The Motorola Quantico has a 1,000-entry phone book with room in each entry for five numbers, two e-mail addresses, a birthday, a Web address, notes, and a street address. You can organize contacts into caller groups, add a photo for caller ID, and assign one of 17 alerts and sounds for either ringtones or message alert tones. You can choose a silent option as well.
Basic features include a vibrate mode, a speakerphone, text and multimedia messaging, a datebook, an alarm clock, a world clock, a calculator, a tip calculator, a notepad, and a stopwatch. More advanced features include Bluetooth, voice commands, a wireless Web browser, and A-GPS with support for turn-by-turn directions.
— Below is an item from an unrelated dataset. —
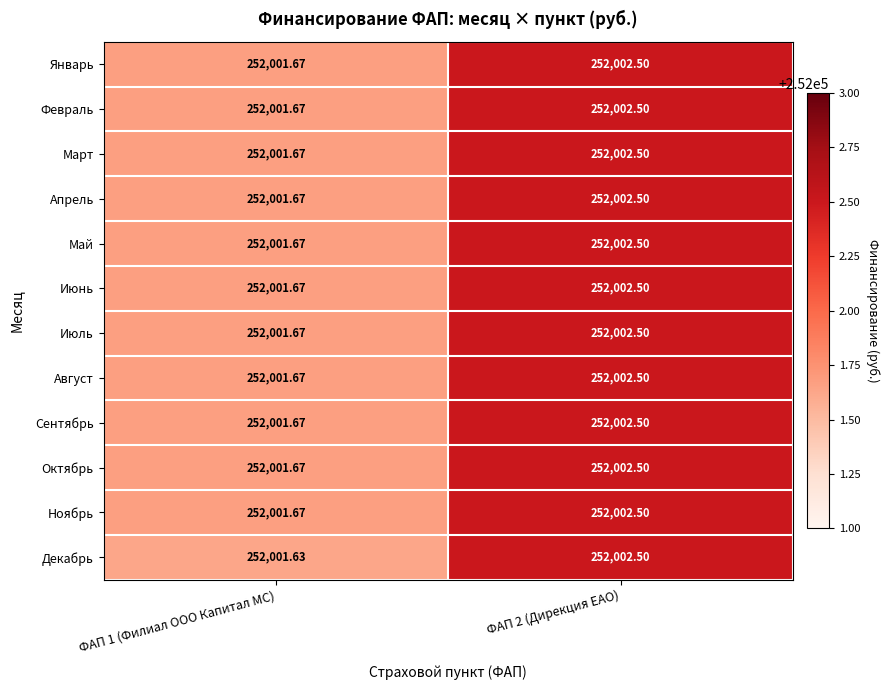

Which series has the largest range (max minus min)?

Декабрь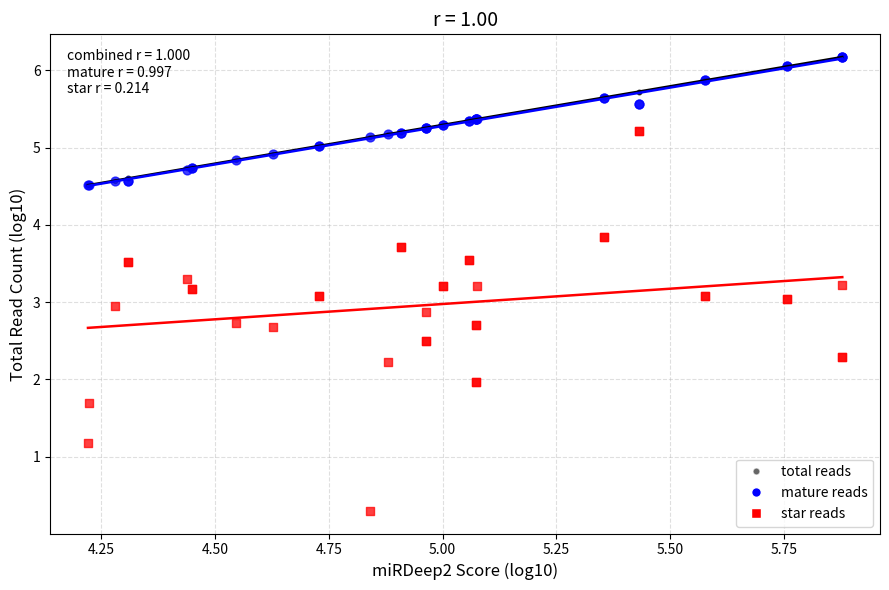

What are all the series names shown in the legend?

total reads, mature reads, star reads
The push-to-talk feature is only available in MetroPCS versions of the phone.
The Quantico comes with a music player, which requires a microSD card to function. It has the basic player interface, plus the capability to set songs on repeat or shuffle, and you can create and edit playlists on the fly. The player supports AAC, AAC+, AAC+ Enhanced, AMR NB, MIDI, MP3, WAV, and WMA v9 file formats. It supports up to 8GB microSD cards.
The 1.3-megapixel camera on the Quantico can take pictures in four resolutions (1280x1024, 640x480, 320x240, and Picture ID), six white balance presets, and four color effects. Other camera settings include a self-timer, picture frames, brightness, and the choice of four shutter sounds plus a silent option. The photo quality is surprisingly good for such a simple camera. Though images do look a bit washed out, the overall color is good, and it's not as blurry as we expected. The Quantico also has a camcorder that can record in 176x144 resolution in four different lengths--2 minutes, 5 minutes, fit to memory, or fit to MMS. It has settings similar to those of the still camera.
You can personalize the Quantico by changing the wallpaper and the background color of the menu interface. You can also add your own sounds or alert tones. You can buy these graphics and sounds from U.S. Cellular's Easyedge store. The Quantico only come with one game--a demo version of Namco's Pac-Man. You'll have to buy it from the Easyedge store to get the full version.
We tested the Motorola Quantico in San Francisco with 's roaming service. Call quality was quite impressive on the whole. On our end, we heard our callers very clearly with hardly any distortion. Voices sounded natural, and volume was good, too.
On their end, callers reported similarly good call quality. They did detect a tiny bit of static, but it was not a big deal. They said we sounded natural, loud, and clear. On speakerphone, we heard them just fine thanks to the loud speakers. Callers heard us fine as well, though they said our voice sounded harsh and a little scratchy at times. As for music, we would suggest using a stereo headset of some kind for the best audio quality.
The Motorola Quantico has a rated battery life of 5.8 hours talk time and 18.6 days standby time. The Quantico has a tested talk time of 5 hours and 43 minutes. According to the FCC, it has a digital SAR of 1.11 watts per kilogram.